**Exercise prompt:**
Switch every "Verified" in the items below to "Confirmed", and write out all the lines again with nothing else altered.

============================================================

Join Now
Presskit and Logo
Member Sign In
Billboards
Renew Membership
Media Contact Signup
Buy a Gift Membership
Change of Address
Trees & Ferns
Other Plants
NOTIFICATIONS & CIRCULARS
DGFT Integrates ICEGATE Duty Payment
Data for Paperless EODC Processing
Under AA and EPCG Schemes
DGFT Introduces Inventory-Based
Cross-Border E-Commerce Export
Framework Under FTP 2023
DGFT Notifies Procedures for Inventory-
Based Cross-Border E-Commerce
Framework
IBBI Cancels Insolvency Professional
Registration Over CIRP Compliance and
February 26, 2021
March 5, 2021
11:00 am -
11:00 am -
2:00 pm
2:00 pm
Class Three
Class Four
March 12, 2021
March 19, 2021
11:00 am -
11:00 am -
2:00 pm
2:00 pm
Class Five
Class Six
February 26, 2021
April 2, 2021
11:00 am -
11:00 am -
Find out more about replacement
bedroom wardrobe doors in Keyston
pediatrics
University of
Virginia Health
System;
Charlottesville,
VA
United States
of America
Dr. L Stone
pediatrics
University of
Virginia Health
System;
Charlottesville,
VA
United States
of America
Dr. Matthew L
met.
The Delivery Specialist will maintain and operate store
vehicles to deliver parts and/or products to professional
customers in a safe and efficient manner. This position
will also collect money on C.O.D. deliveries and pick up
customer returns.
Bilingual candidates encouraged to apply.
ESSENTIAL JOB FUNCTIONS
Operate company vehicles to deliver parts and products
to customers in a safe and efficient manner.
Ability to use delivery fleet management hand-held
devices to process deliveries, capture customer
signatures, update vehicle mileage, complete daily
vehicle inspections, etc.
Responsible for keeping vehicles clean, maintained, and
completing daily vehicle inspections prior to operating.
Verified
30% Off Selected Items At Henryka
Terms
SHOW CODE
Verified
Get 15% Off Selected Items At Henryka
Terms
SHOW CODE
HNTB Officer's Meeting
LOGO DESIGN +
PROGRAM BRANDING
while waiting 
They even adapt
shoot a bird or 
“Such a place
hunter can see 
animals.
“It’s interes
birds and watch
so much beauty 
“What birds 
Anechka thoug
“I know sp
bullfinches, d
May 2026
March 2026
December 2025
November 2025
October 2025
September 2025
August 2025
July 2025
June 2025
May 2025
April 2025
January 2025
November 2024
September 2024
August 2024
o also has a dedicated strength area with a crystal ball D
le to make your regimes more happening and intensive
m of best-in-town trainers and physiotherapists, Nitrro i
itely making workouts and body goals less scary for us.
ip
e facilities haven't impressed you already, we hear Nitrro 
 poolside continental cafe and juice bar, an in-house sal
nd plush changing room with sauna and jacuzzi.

============================================================

**Expected answer:**
Join Now
Presskit and Logo
Member Sign In
Billboards
Renew Membership
Media Contact Signup
Buy a Gift Membership
Change of Address
Trees & Ferns
Other Plants
NOTIFICATIONS & CIRCULARS
DGFT Integrates ICEGATE Duty Payment
Data for Paperless EODC Processing
Under AA and EPCG Schemes
DGFT Introduces Inventory-Based
Cross-Border E-Commerce Export
Framework Under FTP 2023
DGFT Notifies Procedures for Inventory-
Based Cross-Border E-Commerce
Framework
IBBI Cancels Insolvency Professional
Registration Over CIRP Compliance and
February 26, 2021
March 5, 2021
11:00 am -
11:00 am -
2:00 pm
2:00 pm
Class Three
Class Four
March 12, 2021
March 19, 2021
11:00 am -
11:00 am -
2:00 pm
2:00 pm
Class Five
Class Six
February 26, 2021
April 2, 2021
11:00 am -
11:00 am -
Find out more about replacement
bedroom wardrobe doors in Keyston
pediatrics
University of
Virginia Health
System;
Charlottesville,
VA
United States
of America
Dr. L Stone
pediatrics
University of
Virginia Health
System;
Charlottesville,
VA
United States
of America
Dr. Matthew L
met.
The Delivery Specialist will maintain and operate store
vehicles to deliver parts and/or products to professional
customers in a safe and efficient manner. This position
will also collect money on C.O.D. deliveries and pick up
customer returns.
Bilingual candidates encouraged to apply.
ESSENTIAL JOB FUNCTIONS
Operate company vehicles to deliver parts and products
to customers in a safe and efficient manner.
Ability to use delivery fleet management hand-held
devices to process deliveries, capture customer
signatures, update vehicle mileage, complete daily
vehicle inspections, etc.
Responsible for keeping vehicles clean, maintained, and
completing daily vehicle inspections prior to operating.
Confirmed
30% Off Selected Items At Henryka
Terms
SHOW CODE
Confirmed
Get 15% Off Selected Items At Henryka
Terms
SHOW CODE
HNTB Officer's Meeting
LOGO DESIGN +
PROGRAM BRANDING
while waiting 
They even adapt
shoot a bird or 
“Such a place
hunter can see 
animals.
“It’s interes
birds and watch
so much beauty 
“What birds 
Anechka thoug
“I know sp
bullfinches, d
May 2026
March 2026
December 2025
November 2025
October 2025
September 2025
August 2025
July 2025
June 2025
May 2025
April 2025
January 2025
November 2024
September 2024
August 2024
o also has a dedicated strength area with a crystal ball D
le to make your regimes more happening and intensive
m of best-in-town trainers and physiotherapists, Nitrro i
itely making workouts and body goals less scary for us.
ip
e facilities haven't impressed you already, we hear Nitrro 
 poolside continental cafe and juice bar, an in-house sal
nd plush changing room with sauna and jacuzzi.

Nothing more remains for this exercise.